The launch of the AEC is set to unleash the region’s potential


There was a surprising lack of pomp and ceremony as the ASEAN Economic Community (AEC) was launched on January 1, 2015. But AEC has the potential to unleash its members’ trading and logistics potential if its hugely ambitious aims can be achieved.

The ten ASEAN member states – Brunei Darussalam, Cambodia, Indonesia, Laos, Malaysia, Myanmar, Philippines, Singapore, Thailand, and Vietnam – are seeking to create Asia’s equivalent of the European Union: a cohesive single market for labour, goods and services. Getting there will be a lengthy and tortuous process and the speed by which member states undertake the necessary reforms is expected to be hugely divergent, reflecting the different economic models and wealth of the ASEAN countries. Yet if South East Asia’s political leaders follow through on their commitments then their countries and global trade have much to gain.

With a combined population of more than 620m, opening borders, aligning customs duties and procedures, and creating a single aviation market (the latter is scheduled for 2016) will draw huge amounts of investment to the ASEAN bloc from manufacturers and their logistics partners.

Numerous intra-ASEAN tariffs have already been reduced or cut and cross-border bottlenecks have been improved. But most of the latter logistics-linked reforms have so far focused on those countries which had already embraced trade facilitation measures – Singapore, Malaysia and Thailand are already highly ranked on global ease of doing business indexes, for example, while Vietnam and the Philippines perform well on ‘trading across borders’ sub-indexes despite their lowly overall rankings.

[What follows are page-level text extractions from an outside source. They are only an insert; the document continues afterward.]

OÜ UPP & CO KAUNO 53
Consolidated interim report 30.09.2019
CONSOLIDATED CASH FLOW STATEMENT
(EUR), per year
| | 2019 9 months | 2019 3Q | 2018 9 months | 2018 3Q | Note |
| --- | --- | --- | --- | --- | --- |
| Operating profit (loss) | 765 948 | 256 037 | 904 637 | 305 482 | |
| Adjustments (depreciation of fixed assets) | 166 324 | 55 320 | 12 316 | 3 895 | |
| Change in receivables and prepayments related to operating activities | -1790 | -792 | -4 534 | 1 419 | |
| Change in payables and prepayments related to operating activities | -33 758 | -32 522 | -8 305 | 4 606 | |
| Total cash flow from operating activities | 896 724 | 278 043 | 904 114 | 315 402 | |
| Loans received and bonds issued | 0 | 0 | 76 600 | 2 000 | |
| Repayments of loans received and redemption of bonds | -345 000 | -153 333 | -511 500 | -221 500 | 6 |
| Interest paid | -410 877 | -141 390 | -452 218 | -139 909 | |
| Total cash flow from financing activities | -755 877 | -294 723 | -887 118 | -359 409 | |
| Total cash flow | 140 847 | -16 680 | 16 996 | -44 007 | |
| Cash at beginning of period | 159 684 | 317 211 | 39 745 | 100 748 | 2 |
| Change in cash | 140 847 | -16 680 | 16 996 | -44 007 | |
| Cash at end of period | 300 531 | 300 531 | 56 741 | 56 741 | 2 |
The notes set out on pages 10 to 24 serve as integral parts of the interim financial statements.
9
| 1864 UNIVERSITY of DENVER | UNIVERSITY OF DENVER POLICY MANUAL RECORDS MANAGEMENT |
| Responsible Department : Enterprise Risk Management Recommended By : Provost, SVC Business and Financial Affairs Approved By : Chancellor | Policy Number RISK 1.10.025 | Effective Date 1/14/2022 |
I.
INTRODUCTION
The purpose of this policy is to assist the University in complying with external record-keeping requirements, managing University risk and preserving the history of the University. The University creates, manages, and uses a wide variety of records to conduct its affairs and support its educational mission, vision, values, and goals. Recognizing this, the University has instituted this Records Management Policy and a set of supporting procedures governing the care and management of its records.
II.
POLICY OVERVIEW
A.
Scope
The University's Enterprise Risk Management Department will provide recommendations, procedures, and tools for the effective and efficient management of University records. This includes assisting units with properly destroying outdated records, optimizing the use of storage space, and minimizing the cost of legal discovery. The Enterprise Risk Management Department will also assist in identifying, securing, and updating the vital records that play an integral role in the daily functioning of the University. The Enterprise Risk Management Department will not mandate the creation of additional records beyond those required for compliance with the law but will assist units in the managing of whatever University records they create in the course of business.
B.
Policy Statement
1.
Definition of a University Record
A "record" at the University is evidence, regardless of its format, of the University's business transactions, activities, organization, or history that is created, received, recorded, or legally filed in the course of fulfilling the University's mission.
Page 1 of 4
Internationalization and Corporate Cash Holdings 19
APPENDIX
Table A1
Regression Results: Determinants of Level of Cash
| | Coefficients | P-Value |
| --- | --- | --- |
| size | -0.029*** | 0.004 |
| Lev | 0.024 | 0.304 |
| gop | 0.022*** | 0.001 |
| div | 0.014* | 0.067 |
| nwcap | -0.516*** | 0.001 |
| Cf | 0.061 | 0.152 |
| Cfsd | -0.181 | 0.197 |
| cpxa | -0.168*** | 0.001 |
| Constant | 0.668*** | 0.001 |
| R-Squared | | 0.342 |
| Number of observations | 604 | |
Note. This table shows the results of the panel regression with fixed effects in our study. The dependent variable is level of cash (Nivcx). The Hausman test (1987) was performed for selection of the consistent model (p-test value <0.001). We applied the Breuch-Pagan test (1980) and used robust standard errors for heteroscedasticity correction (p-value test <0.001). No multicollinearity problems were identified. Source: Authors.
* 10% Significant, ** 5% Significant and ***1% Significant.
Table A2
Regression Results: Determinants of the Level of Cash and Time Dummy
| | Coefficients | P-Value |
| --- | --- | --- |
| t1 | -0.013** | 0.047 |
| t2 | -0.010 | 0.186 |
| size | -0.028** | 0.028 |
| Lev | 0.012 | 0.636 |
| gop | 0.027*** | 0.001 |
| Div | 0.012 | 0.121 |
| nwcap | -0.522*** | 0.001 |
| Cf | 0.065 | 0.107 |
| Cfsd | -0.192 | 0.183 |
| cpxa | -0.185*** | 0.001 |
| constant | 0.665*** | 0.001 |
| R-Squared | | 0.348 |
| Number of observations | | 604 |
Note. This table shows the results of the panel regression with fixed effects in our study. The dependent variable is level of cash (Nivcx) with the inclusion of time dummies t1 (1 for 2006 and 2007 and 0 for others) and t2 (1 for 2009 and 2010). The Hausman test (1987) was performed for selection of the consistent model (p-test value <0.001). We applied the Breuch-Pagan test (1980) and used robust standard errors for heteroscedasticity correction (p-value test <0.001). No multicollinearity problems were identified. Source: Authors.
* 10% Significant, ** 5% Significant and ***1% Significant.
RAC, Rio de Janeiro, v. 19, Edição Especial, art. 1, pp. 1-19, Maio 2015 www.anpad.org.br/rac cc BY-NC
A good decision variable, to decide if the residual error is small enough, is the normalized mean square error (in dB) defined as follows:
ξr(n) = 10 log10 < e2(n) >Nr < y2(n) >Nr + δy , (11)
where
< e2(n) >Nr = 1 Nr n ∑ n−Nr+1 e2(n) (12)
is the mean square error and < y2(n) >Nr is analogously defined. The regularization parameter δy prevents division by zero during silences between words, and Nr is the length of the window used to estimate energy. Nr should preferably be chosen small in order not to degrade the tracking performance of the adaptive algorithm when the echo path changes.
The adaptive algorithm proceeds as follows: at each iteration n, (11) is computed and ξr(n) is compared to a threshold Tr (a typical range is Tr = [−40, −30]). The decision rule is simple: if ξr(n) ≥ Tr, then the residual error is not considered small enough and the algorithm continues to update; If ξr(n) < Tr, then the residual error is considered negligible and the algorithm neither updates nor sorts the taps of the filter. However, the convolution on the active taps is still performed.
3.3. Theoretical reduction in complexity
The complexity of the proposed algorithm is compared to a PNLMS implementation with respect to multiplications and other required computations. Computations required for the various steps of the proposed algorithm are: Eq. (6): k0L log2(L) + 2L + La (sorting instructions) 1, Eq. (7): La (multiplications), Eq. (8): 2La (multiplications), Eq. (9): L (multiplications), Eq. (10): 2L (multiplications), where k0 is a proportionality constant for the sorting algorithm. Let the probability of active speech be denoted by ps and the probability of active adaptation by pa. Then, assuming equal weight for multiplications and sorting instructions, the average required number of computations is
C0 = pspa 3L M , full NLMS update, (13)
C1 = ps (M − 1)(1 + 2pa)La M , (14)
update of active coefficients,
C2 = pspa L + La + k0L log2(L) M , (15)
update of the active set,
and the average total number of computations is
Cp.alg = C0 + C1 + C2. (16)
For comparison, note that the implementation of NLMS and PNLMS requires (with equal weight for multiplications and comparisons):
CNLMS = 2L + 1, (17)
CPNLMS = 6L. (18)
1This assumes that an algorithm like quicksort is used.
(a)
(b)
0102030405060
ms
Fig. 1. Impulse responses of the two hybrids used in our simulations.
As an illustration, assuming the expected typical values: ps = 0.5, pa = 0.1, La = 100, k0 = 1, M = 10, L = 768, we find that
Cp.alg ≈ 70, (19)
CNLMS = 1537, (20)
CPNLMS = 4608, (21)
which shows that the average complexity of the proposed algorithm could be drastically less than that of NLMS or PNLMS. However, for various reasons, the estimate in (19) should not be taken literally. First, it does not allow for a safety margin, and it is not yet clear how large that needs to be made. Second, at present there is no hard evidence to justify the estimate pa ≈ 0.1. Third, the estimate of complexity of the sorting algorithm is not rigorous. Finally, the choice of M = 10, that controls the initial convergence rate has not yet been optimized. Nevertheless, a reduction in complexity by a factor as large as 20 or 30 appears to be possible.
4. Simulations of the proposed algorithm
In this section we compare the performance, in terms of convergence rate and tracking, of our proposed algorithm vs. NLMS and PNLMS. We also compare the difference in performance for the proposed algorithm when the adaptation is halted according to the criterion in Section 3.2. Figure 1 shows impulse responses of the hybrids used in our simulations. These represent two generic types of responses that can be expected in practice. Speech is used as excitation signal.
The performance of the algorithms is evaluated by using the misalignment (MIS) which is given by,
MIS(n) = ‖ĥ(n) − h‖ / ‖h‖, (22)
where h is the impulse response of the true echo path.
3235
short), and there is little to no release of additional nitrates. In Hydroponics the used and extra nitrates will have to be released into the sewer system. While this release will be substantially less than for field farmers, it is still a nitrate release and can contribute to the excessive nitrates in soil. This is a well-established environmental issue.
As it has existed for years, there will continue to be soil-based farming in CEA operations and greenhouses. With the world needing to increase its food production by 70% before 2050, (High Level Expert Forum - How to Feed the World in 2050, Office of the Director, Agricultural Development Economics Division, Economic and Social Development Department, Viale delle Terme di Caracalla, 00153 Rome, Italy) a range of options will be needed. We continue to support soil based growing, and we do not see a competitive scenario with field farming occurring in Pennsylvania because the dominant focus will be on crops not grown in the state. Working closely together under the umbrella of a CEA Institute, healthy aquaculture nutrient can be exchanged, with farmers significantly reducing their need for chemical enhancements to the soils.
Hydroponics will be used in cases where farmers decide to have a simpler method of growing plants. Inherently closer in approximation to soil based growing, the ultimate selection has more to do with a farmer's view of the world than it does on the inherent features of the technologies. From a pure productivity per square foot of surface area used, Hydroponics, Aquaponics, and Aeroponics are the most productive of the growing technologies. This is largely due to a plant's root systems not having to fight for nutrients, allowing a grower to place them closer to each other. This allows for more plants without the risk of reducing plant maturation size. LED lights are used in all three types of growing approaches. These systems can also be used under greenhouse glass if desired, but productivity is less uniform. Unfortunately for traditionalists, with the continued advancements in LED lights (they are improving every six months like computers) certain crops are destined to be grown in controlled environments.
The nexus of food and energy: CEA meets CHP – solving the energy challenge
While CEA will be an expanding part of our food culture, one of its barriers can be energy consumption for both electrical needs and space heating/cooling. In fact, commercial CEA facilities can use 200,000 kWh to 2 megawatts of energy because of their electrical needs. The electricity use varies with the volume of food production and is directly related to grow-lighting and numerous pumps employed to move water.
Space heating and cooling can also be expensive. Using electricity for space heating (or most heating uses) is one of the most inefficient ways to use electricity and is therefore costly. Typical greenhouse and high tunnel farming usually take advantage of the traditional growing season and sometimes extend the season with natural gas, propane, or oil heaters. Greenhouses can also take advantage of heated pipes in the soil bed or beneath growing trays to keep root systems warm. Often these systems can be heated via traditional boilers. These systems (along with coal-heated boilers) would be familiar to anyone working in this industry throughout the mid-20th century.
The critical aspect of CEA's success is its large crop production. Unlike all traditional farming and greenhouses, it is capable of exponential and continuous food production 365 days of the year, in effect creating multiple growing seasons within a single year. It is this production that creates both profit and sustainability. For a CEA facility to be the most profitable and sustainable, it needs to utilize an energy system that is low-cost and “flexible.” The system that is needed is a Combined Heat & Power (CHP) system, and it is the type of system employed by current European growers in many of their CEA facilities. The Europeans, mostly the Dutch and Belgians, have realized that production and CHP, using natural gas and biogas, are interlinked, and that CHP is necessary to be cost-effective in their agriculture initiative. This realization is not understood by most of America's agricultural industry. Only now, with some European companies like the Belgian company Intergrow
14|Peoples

By contrast, after decades all but cut off from world trade, Myanmar, ranked 177th in the World Bank’s ‘Doing Business’ index, is in urgent need of political, legal and economic reform and requires huge investment in infrastructure if it is to reap the full benefits of participation in AEC.

Indonesia, the subject of a major new report by Ti next month (for more information about ‘Indonesia Transport & Logistics 2015 – A New Dawn?’ contact Sophie Brady, Head of Sales, Telephone: +61 (0)2 8003 7208), could have most to gain from a surge in regional trade. With South East Asia’s largest population and economy, it already offers OEMs a growing domestic market, abundant natural resources as well as cheap labour and land. Easier access from Indonesia to the established transport, service and industrial hubs located in neighbouring ASEAN countries – and to their wealthy consumer markets – would be a major pull factor for all sorts of businesses looking to boost output in Asia, as well as a huge driver of logistics demand.

But investing in Indonesia, as Foxconn has found, is often fraught with difficulty. Indonesia also suffers from huge capacity crunches at its ports and airports. Its main trunk roads are often hopelessly overburdened and, except for those privately owned by miners, its railways are hardly used for freight.

Under the new leadership of President Joko ‘Jokowi’ Widodo, Indonesia is determined to tackle its many logistics bottlenecks and turn its back on protectionism in a bid to boost investment and economic growth. If Jokowi proves successful, not only could this unleash Indonesia’s vast economic potential, it would also go a long way to ensuring AEC achieves its hugely ambitious aims.